Y a partir de ahí comenzó la inseguridad de la sociedad. Hubo proclamas dirigidas a las buenas gentes con instrucciones muy concretas: los jóvenes no debían salir de casa; los colegios se cerraron. Las mujeres debían recluirse al atardecer. En los metros, patrullas de la Guardia Especial Antipreventivos (GEA) vigilaban los rostros de los viajeros: no resultaba fácil por los rasgos descubrir a -esos profesionales del delito. Destacamentos especiales del Ejército controlaban las calles. En cada edificio de viviendas, los ciudadanos formaron retenes que subían y bajaban en los ascensores las veinticuatro horas del día.

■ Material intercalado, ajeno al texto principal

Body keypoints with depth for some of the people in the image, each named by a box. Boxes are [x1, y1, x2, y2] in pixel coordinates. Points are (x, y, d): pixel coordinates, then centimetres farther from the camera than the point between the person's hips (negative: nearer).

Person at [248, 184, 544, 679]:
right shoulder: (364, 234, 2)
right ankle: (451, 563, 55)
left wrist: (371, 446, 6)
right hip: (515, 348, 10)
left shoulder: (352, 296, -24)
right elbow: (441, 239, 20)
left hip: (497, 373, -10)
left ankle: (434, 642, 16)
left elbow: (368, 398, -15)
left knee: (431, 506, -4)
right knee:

Otras fuerzas y somatenes montaban guardia y controlaban las encrucijadas rurales. Todas las campanas estaban listas. Un sentimiento milenarista dominaba a la población. Los funcionarios no se recataban en iniciar una huelga en tanto no se les garantizara su seguridad. Las persianas fueron echadas y los partos hubieron de atenderse en la clandestinidad. Los bancos habían mandado sus mejores valores al extranjero. En las iglesias se celebraban ritos matutinos pidiendo la protección divina. Se recibió una alocución de Juan Pablo II. Los ciudadanos seguían por la radio la evolución de los acontecimientos, dado que en televisión se estaba retransmitiendo un campeonato de patinaje artístico. Los padres arengaban a los hijos. Los troncos estaban perplejos. E incluso los violadores acogidos al perdón de sus víctimas creían tener motivos para el pánico.

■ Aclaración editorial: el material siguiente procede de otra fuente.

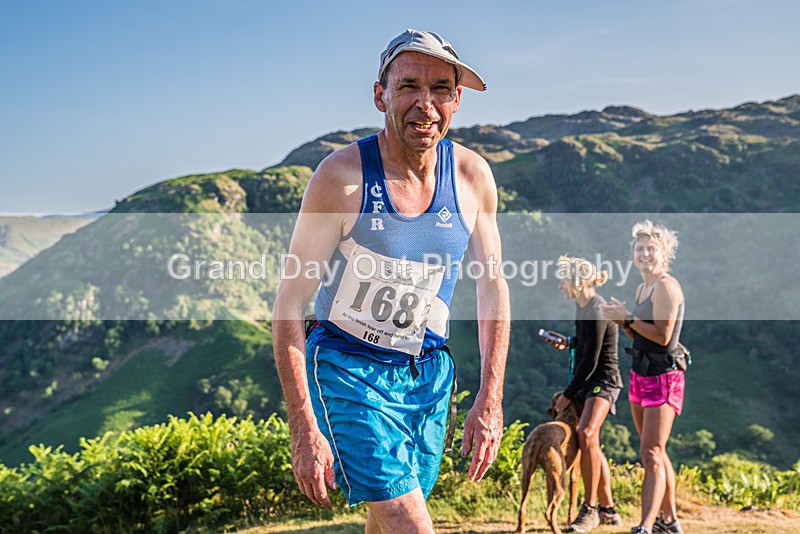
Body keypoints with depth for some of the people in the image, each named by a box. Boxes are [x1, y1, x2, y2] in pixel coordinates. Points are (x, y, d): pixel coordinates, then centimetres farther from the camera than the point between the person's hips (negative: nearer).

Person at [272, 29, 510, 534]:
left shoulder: (472, 175, -6)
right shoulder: (342, 175, -19)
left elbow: (493, 287, 4)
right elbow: (290, 303, -16)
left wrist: (490, 399, -2)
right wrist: (304, 430, -21)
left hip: (428, 373, 5)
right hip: (348, 368, -4)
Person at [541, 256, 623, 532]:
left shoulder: (596, 311, -19)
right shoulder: (582, 306, 10)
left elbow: (590, 361, -20)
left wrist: (567, 395, -14)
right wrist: (568, 342, 8)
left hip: (602, 380, -11)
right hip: (587, 381, 11)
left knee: (586, 435, -27)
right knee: (591, 445, 13)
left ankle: (589, 508, -22)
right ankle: (608, 509, 23)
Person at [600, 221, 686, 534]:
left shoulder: (666, 286, -12)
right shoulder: (643, 289, 15)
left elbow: (662, 335, -21)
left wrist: (626, 317, -17)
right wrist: (620, 320, 3)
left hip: (663, 377, -9)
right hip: (640, 375, 10)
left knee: (651, 453, -15)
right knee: (656, 452, 15)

Entre tanto, los preventivos habían desembarcado de trenes, barcos y aviones y comenzaban a entrar con cierta nonchalance en pueblos y ciudades. Todos parecían poseer una dirección particular a la que acudir. ¿El lugar de la venganza? ¿Simplemente el domicilio conyugal? La noche era cerrada. Se había ordenado el corte del suministro eléctrico, lo que no dejó de extrañar a más de un preventivo en su duro pulular.

Fue, en efecto, una noche de pesadilla. Sonaron campanas, alarmas, bocinas, despertadores digitales, y el estrépito resultó apocalíptico. La sociedad se defendió como pudo y vive Dios que lo hizo a conciencia. Los periódicos matutinos hablaban de que quizá quedaban algunos preventivos con vida, huidos hacia las sierras cercanas. El diario más conspicuo tituló: La última noche de los preventivos. Se dice que hubo una fugaz historia amorosa entre un preventivo y una camarera de Orcasitas, que acabó trágicamente.

A media mañana, la radio seguía emitiendo noticias de las actividades del grupo especial de guardia que había ocupado el Congreso. Cuando juzgaron al ministro de Justicia, ciertamente se le aplicó la atenuante de preterintencionalidad.